(Information supplied Opens)
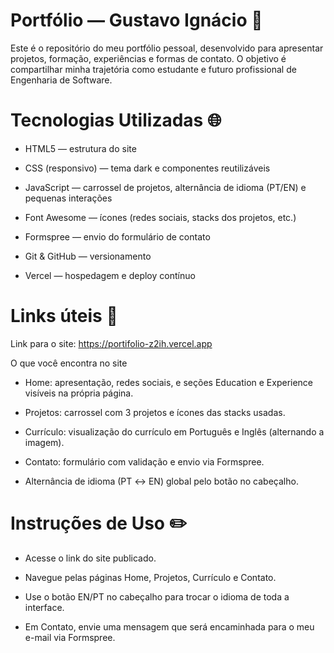 # Portfólio — Gustavo Ignácio 📜

 Este é o repositório do meu portfólio pessoal, desenvolvido para apresentar projetos, formação, experiências e formas de contato.
O objetivo é compartilhar minha trajetória como estudante e futuro profissional de Engenharia de Software.

# Tecnologias Utilizadas 🌐

- HTML5 — estrutura do site

- CSS (responsivo) — tema dark e componentes reutilizáveis

- JavaScript — carrossel de projetos, alternância de idioma (PT/EN) e pequenas interações

- Font Awesome — ícones (redes sociais, stacks dos projetos, etc.)

- Formspree — envio do formulário de contato

- Git & GitHub — versionamento

- Vercel — hospedagem e deploy contínuo

# Links úteis 🔗

 Link para o site: https://portifolio-z2ih.vercel.app

 O que você encontra no site

- Home: apresentação, redes sociais, e seções Education e Experience visíveis na própria página.

- Projetos: carrossel com 3 projetos e ícones das stacks usadas.

- Currículo: visualização do currículo em Português e Inglês (alternando a imagem).

- Contato: formulário com validação e envio via Formspree.

- Alternância de idioma (PT ↔ EN) global pelo botão no cabeçalho.

# Instruções de Uso ✏️

- Acesse o link do site publicado.

- Navegue pelas páginas Home, Projetos, Currículo e Contato.

- Use o botão EN/PT no cabeçalho para trocar o idioma de toda a interface.

- Em Contato, envie uma mensagem que será encaminhada para o meu e-mail via Formspree.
(Information supplied Closes)
### What you will do:
Copy every line of the entries above in which "sociais" occurs.

### Response for this exercise:
- Font Awesome — ícones (redes sociais, stacks dos projetos, etc.)
- Home: apresentação, redes sociais, e seções Education e Experience visíveis na própria página.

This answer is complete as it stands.